Lei perché ha parlato, invece?
«Ma perché non ho nulla da perdere. Ho 32 anni, la mia carriera è finita. Almeno così mi sono pulito la coscienza, mi sono tolto un peso. Ho raccontato come funziona un mondo, il mondo del calcio, che non è come la gente se lo immagina. Nel calcio le cose vanno avanti così da una vita e tutti, ripeto, tutti hanno troppo da perdere per cambiare davvero le cose. Personalmente nell´istante in cui sono uscito dalla stanza di Palazzi sono tornato ad essere quello che sono sempre stato, un ragazzo trasparente, normale, che giocava a pallone, non era Maradona, ma faceva con serietà il proprio mestiere. Tutto qui».
E adesso?
«E adesso passerò i guai. So cosa si dirà, si dirà che ho parlato per salvarmi il culo, che sono un furbo. E invece non è così. Il mio culo, almeno a livello sportivo, già me lo sono giocato da tempo. Spero solo di non essere radiato ma è una speranza marginale. Per il resto è chiaro che non ho nulla da perdere. Sono gli altri, quelli che negano, che giudicano, che stanno zitti… Sono loro che provano a salvarsi culo facendomi passare per un furbo. Ma io no sono un furbo, sono solo uno che a un certo punto ha voluto ricominciare a guardarsi allo specchio in pace. Davvero, però, lasciate perdere le interviste.
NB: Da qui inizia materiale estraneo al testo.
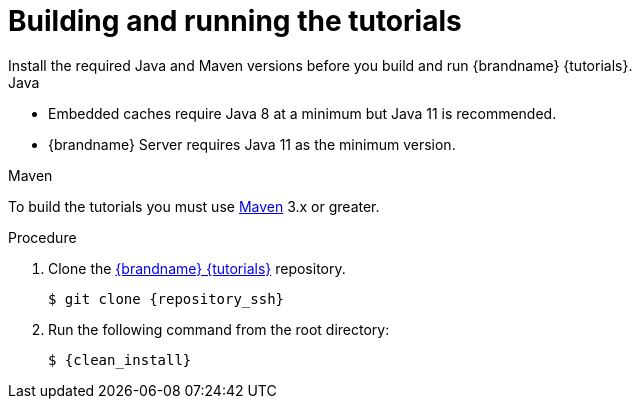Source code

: [id='building-and-running_{context}']
= Building and running the tutorials
Install the required Java and Maven versions before you build and run {brandname} {tutorials}.

.Java

* Embedded caches require Java 8 at a minimum but Java 11 is recommended.
* {brandname} Server requires Java 11 as the minimum version.

.Maven

To build the tutorials you must use https://maven.apache.org/[Maven] 3.x or greater.

.Procedure

. Clone the link:{repository}[{brandname} {tutorials}] repository.
+
[source,bash,options="nowrap",subs=attributes+]
----
$ git clone {repository_ssh}
----

. Run the following command from the root directory:
+
[source,bash,options="nowrap",subs=attributes+]
----
$ {clean_install}
----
Non è questo il momento di parlare… «.
Magari ha parlato perché Palazzi aveva già in mano prove pesanti.
«Non aveva in mano un granché, a dire il vero… Avrei tranquillamente potuto dire: “non ne so niente” o “non è vero nulla”. No, non è stato per quello, ripeto ho solo voluto dire basta e provare a cambiare le cose, e magari avere la possibilità di tornare a fare una vita normale, con mia moglie e i miei due figli, che sono la cosa più importante del mondo «.
Una vita normale… pensa che sia possibile?
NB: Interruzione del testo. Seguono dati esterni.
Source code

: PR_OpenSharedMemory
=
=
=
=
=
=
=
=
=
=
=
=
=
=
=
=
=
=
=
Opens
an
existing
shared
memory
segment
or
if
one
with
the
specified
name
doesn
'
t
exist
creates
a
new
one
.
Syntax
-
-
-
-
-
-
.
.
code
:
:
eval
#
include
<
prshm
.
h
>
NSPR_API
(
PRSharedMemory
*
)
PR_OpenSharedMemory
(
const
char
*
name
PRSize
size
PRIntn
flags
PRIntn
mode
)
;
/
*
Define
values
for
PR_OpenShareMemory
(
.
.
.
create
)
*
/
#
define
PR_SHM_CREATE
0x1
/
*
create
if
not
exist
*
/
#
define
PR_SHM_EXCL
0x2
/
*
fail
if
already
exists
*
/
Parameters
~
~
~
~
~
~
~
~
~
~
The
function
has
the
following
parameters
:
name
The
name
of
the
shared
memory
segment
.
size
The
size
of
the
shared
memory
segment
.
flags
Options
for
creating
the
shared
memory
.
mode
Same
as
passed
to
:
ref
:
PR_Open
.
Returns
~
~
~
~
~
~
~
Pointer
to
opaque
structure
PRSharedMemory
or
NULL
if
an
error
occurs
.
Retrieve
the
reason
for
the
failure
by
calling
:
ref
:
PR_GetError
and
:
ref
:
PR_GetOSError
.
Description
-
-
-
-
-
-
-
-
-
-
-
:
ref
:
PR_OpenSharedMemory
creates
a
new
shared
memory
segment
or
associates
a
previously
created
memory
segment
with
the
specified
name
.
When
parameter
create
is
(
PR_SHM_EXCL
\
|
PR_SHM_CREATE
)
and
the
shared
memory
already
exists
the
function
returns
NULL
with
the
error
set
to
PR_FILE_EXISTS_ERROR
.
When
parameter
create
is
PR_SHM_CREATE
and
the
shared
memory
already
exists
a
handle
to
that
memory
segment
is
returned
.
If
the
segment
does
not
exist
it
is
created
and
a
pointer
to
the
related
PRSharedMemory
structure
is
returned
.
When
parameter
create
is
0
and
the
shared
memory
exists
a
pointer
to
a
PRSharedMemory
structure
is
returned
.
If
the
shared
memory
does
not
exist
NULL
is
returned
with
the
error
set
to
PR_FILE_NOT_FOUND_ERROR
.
«Non lo so. Io vivo in un paesino piccolo e sognavo di finire sui giornali per una punizione, non per un verbale. Certo, se mi avessero preso che spacciavo o che facevo del male ai bambini, avrebbero fatto meno casino».
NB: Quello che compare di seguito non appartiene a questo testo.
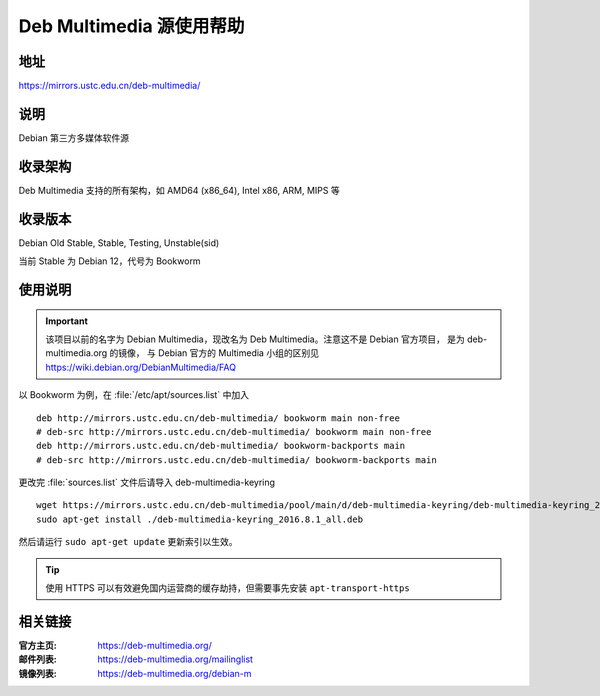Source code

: ============================
Deb Multimedia 源使用帮助
============================

地址
====

https://mirrors.ustc.edu.cn/deb-multimedia/

说明
====

Debian 第三方多媒体软件源

收录架构
========

Deb Multimedia 支持的所有架构，如 AMD64 (x86_64), Intel x86, ARM, MIPS 等


收录版本
========

Debian Old Stable, Stable, Testing, Unstable(sid)

当前 Stable 为 Debian 12，代号为 Bookworm

使用说明
========

.. important::
    该项目以前的名字为 Debian Multimedia，现改名为 Deb Multimedia。注意这不是 Debian 官方项目，
    是为 deb-multimedia.org 的镜像， 与 Debian 官方的 Multimedia 小组的区别见
    https://wiki.debian.org/DebianMultimedia/FAQ

以 Bookworm 为例，在 :file:`/etc/apt/sources.list` 中加入

::

    deb http://mirrors.ustc.edu.cn/deb-multimedia/ bookworm main non-free
    # deb-src http://mirrors.ustc.edu.cn/deb-multimedia/ bookworm main non-free
    deb http://mirrors.ustc.edu.cn/deb-multimedia/ bookworm-backports main
    # deb-src http://mirrors.ustc.edu.cn/deb-multimedia/ bookworm-backports main

更改完 :file:`sources.list` 文件后请导入 deb-multimedia-keyring

::

    wget https://mirrors.ustc.edu.cn/deb-multimedia/pool/main/d/deb-multimedia-keyring/deb-multimedia-keyring_2016.8.1_all.deb
    sudo apt-get install ./deb-multimedia-keyring_2016.8.1_all.deb
    
然后请运行 ``sudo apt-get update`` 更新索引以生效。

.. tip::
    使用 HTTPS 可以有效避免国内运营商的缓存劫持，但需要事先安装 ``apt-transport-https``

相关链接
========

:官方主页: https://deb-multimedia.org/
:邮件列表: https://deb-multimedia.org/mailinglist
:镜像列表: https://deb-multimedia.org/debian-m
Come pensa di vivere adesso?
«Non lo so. Spero che non mi radino perché mi piacerebbe restare nel mondo del calcio, magari insegnare ai bambini a giocare. Per quanto riguarda il lavoro, non ho idee, forse continuerò a vivere come ho fatto in questi ultimi mesi».
Cioè?
«Lavoro per una comunità per tossicodipendenti, do una mano. È un modo che ho per saldare qualche conto con la mia coscienza. Ma è anche un´esperienza bellissima. Questa gente soffre e tu gli puoi dare una mano».
Ma era davvero così “grosso” il giro?
«Quando sei lì, dopo un po´ ti accorgi che “lo fanno tutti”. E allora lo fai pure tu. Certo se adesso guardo il giornale, e vedo che ci sono stato solo io a raccontare, mi viene il sospetto che lo facessi solo io, che fosse tutto un´allucinazione… Eppure se solo qualcuno mi avesse seguito, sarebbe una rivoluzione».